Plus positivement, cette discussion pénible permet de mieux comprendre comment nous devons nous comporter dans une discussion : éviter le moi, qui est haïssable, éviter le moi qui est haïssable, etc. et, surtout, apporter sur la table du  festin intellectuel les plus beaux mets. Ces émerveillements qui nous illuminent le coeur et l'esprit, ces idées puissantes qui ont été glanées auprès des plus grands esprits. C'est dans cet esprit que je partageais, il y a peu, ces idées de Marcel Mule, à propos de l'apprentissage de la musique, en renvoyant vers une merveilleuse vidéo où ce monsieur âgé était si dérangé qu'on lui parle de lui qu'il bottait en touche, minimisait modestement ses apports.
Tiens, cela me fait penser que, un jour, j'ai retrouvé dans la rue un de mes amis qui lisait : interrogé, il me dit qu'il apprenait une poésie qu'il apporterait à ses amis avec lesquels il avait prévu une marche en forêt. Voilà ce que j'aime !
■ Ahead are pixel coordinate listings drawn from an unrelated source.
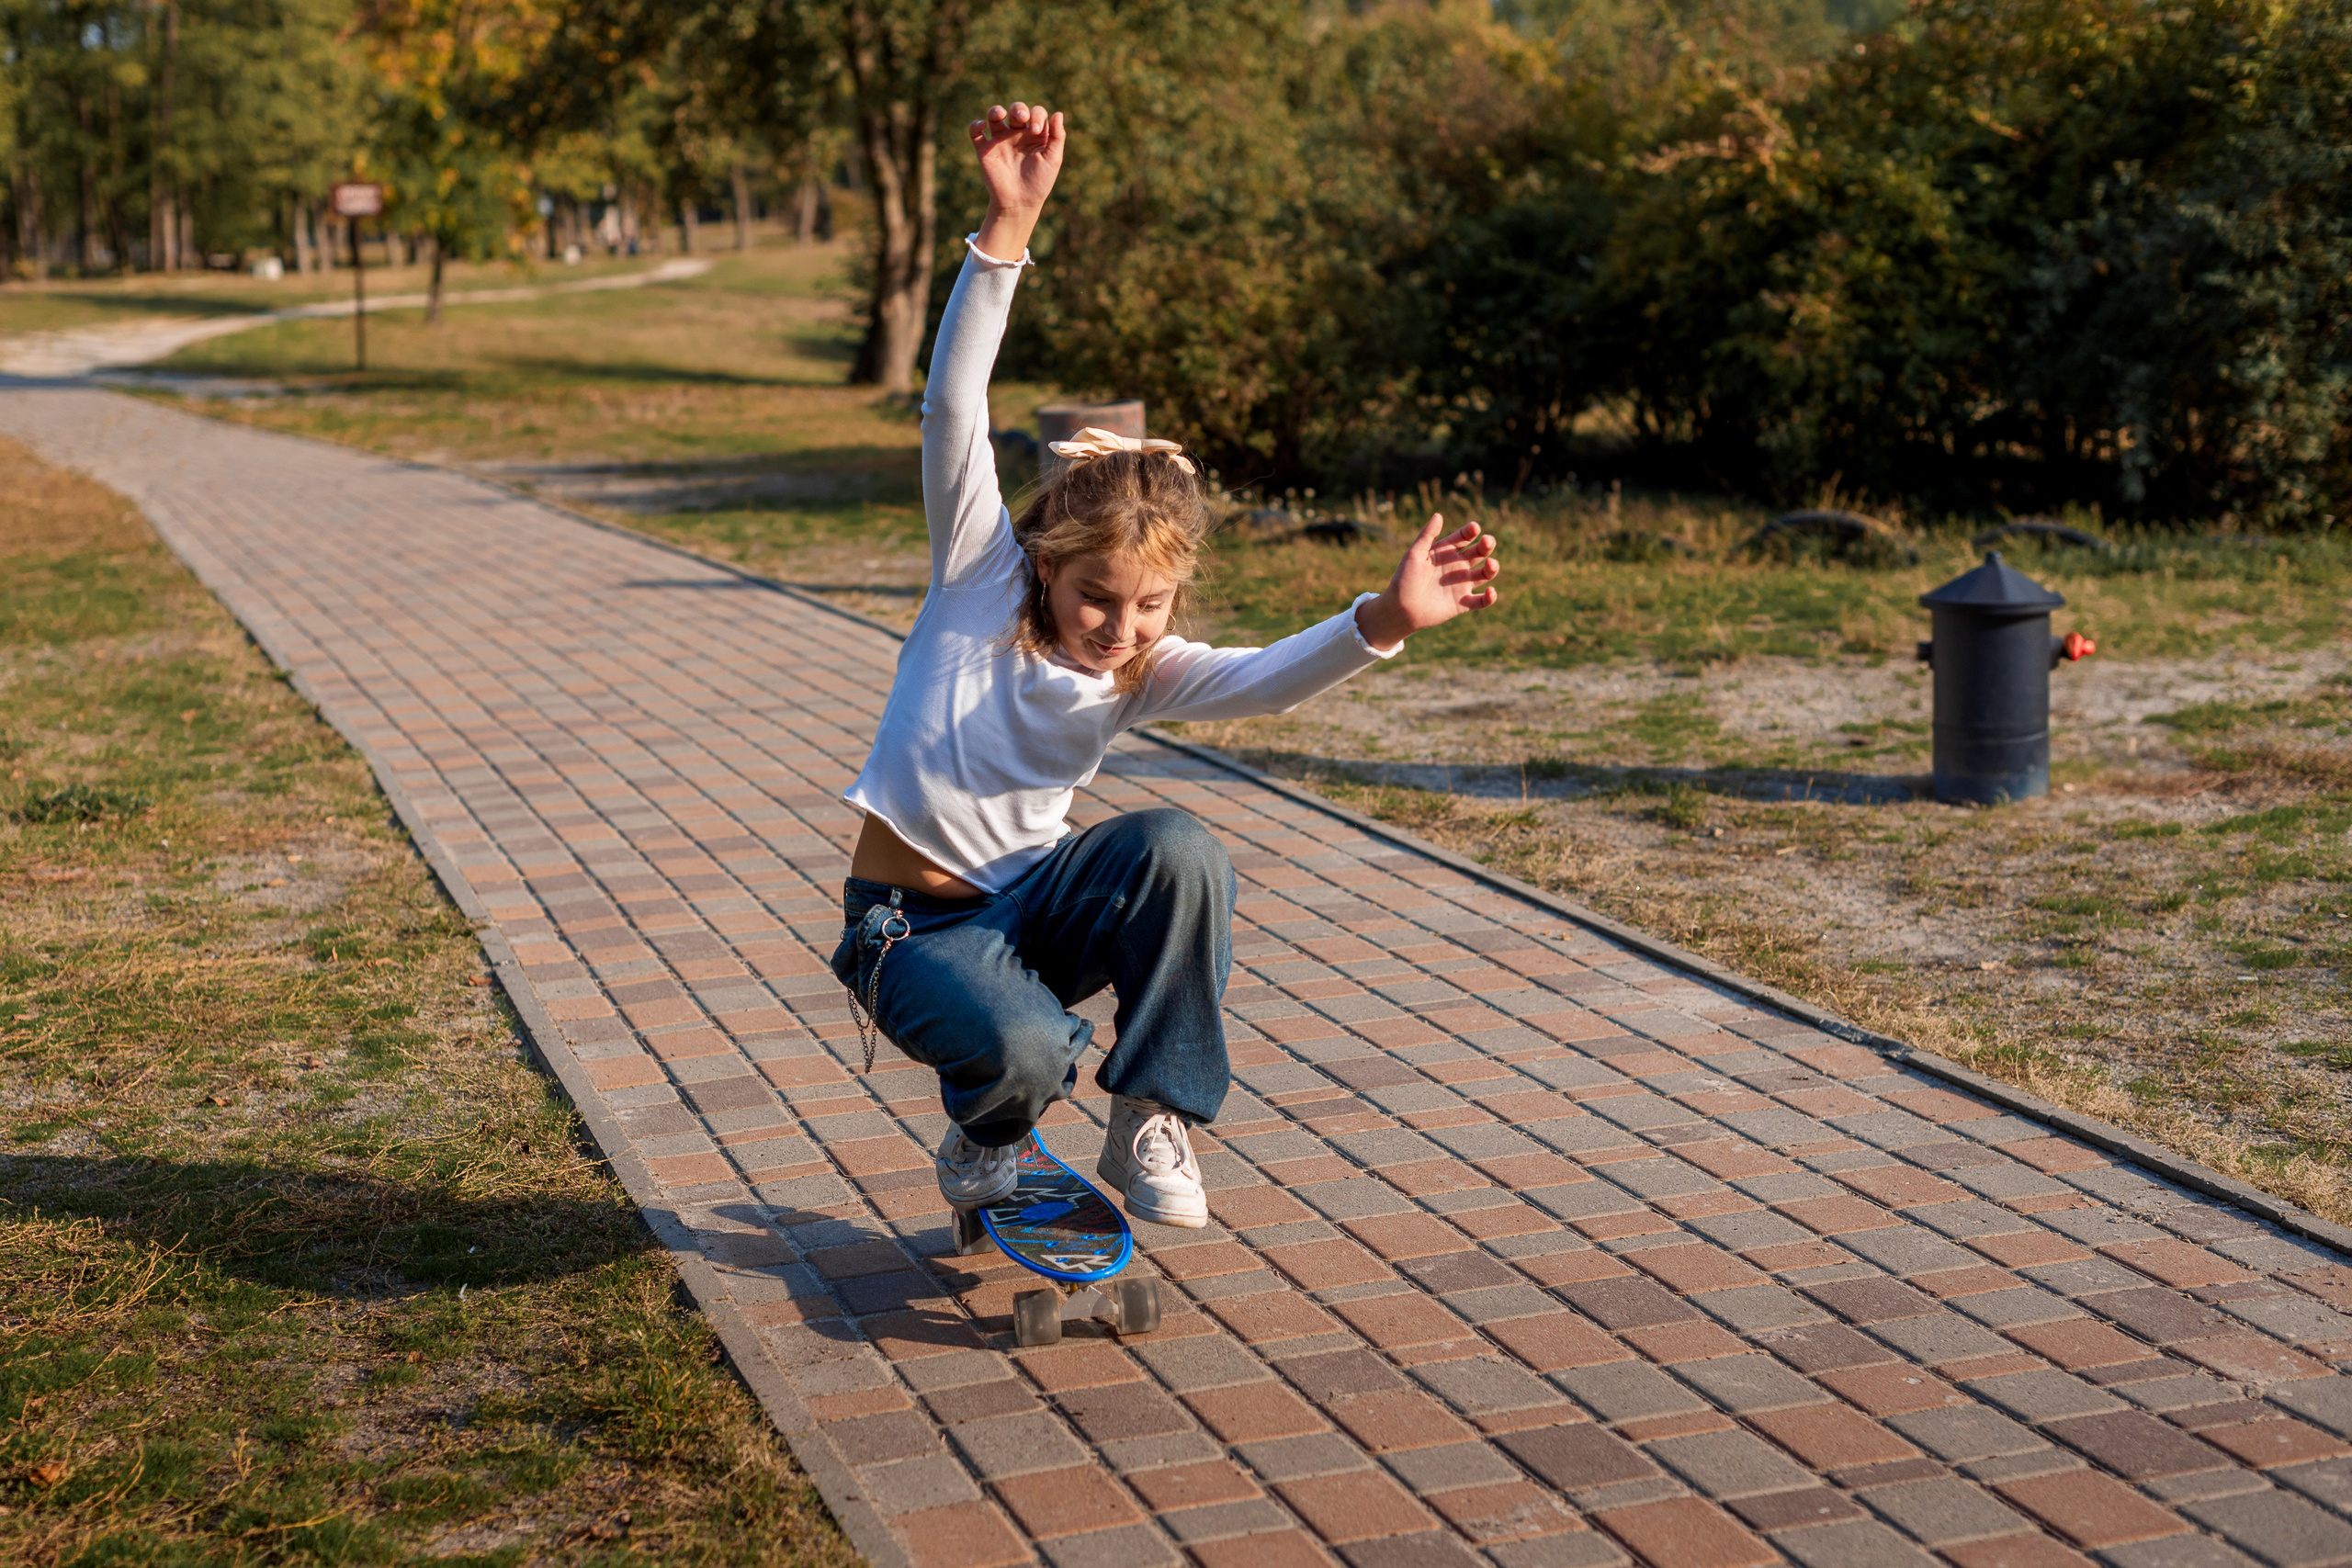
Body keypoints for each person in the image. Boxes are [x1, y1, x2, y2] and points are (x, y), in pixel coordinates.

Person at [832, 99, 1503, 1229]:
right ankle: (991, 1121)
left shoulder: (1146, 665)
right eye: (1096, 598)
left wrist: (1383, 615)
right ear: (1044, 564)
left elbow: (1268, 677)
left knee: (1180, 847)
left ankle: (1152, 1111)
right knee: (1026, 1049)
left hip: (1033, 908)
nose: (1119, 627)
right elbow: (954, 406)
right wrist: (1010, 227)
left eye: (1148, 606)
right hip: (906, 929)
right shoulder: (975, 578)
Oui, évertuons-nous, efforçons-nous de contribuer à l'éclairement de nos amis !

Les réactions les plus importantes en cuisine ? Pourquoi pas la beta élimination des pectines et la coagulation des protéines

Les enfants sont souvent fautifs par manichéisme : "Tu préfères quoi : les fraises ou les framboises ?" ; à quoi je réponds "les cassis". Sans compter que les choix sont changeants, et souvent non transitifs : on peut parfaitement préférer les framboises aux fraises, les cassis aux framboises, mais les fraises aux cassis !
Mais récemment, ce sont des adultes qui m'ont posée une de ces questions pas toujours judicieuses : "Quelles sont les réactions les plus importantes en cuisine ?". Et là, mon petit "radar interne" m'alerte aussitôt, à entendre le mot "important". D'abord, c'est un adjectif, et, d'autre part, il y a ce sens du mot qui veut faire croire qu'il y a quelque chose d'essentiel... mais de quel point de vue ? Important : fréquent ? par ses conséquences ? par son histoire ? Dans mon laboratoire, nous avons l'interdiction d'utiliser les adjectifs, et nous devons répondre à  la question "combien ?".

Mais tout cela étant dit, cela n'est pas inutile de signaler que, puisque nous consommons principalement des tissus animaux ou végétaux, les modifications de ces tissus sont les plus fréquentes. Or, quand on cuit une viande, les protéines de l'intérieur des fibres musculaires coagulent, puis le tissu collagénique se dégrade. Et quand on cuit une carotte, elle s'amollit parce que les pectines sont "hydrolysées", dégradées, ce qui amollit le tissu végétal.  Cette hydrolyse particulière a pour nom "bêta élimination".
Bref, la coagulation des protéines et la dégradation des pectines seraient les réactions les plus "importantes, en cuisine.

Et là, c 'est assez pour aujourd'hui, car à haute dose, comme disait mon ami Jean Jacques, la chimie devient... empoisonnante (pour certains, seulement pour certains).